Assigned task :: It is required that all of the data be written out exactly.

Data in this exercise ::
============
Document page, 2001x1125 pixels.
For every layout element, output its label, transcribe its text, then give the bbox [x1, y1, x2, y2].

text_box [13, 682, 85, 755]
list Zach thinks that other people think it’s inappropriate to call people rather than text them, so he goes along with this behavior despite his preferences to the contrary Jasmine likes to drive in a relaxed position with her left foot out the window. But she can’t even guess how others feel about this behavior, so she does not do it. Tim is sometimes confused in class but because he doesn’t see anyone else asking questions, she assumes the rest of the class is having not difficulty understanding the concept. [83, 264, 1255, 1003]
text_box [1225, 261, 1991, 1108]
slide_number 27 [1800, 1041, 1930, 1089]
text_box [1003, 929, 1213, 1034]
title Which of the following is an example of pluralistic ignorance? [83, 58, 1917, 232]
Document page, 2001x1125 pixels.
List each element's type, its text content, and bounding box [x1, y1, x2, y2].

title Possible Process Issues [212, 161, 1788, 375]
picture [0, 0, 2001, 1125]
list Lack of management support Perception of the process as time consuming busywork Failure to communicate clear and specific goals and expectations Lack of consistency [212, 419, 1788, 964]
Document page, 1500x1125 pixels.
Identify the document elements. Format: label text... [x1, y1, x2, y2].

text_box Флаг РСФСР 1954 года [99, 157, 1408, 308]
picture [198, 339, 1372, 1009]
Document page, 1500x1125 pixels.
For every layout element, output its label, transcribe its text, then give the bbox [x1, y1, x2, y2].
============
Written reply ::
Document page, 2001x1125 pixels.
For every layout element, output its label, transcribe its text, then give the bbox [x1, y1, x2, y2].

text_box [13, 682, 85, 755]
list Zach thinks that other people think it’s inappropriate to call people rather than text them, so he goes along with this behavior despite his preferences to the contrary Jasmine likes to drive in a relaxed position with her left foot out the window. But she can’t even guess how others feel about this behavior, so she does not do it. Tim is sometimes confused in class but because he doesn’t see anyone else asking questions, she assumes the rest of the class is having not difficulty understanding the concept. [83, 264, 1255, 1003]
text_box [1225, 261, 1991, 1108]
slide_number 27 [1800, 1041, 1930, 1089]
text_box [1003, 929, 1213, 1034]
title Which of the following is an example of pluralistic ignorance? [83, 58, 1917, 232]
Document page, 2001x1125 pixels.
List each element's type, its text content, and bounding box [x1, y1, x2, y2].

title Possible Process Issues [212, 161, 1788, 375]
picture [0, 0, 2001, 1125]
list Lack of management support Perception of the process as time consuming busywork Failure to communicate clear and specific goals and expectations Lack of consistency [212, 419, 1788, 964]
Document page, 1500x1125 pixels.
Identify the document elements. Format: label text... [x1, y1, x2, y2].

text_box Флаг РСФСР 1954 года [99, 157, 1408, 308]
picture [198, 339, 1372, 1009]
Document page, 1500x1125 pixels.
For every layout element, output its label, transcribe its text, then give the bbox [x1, y1, x2, y2].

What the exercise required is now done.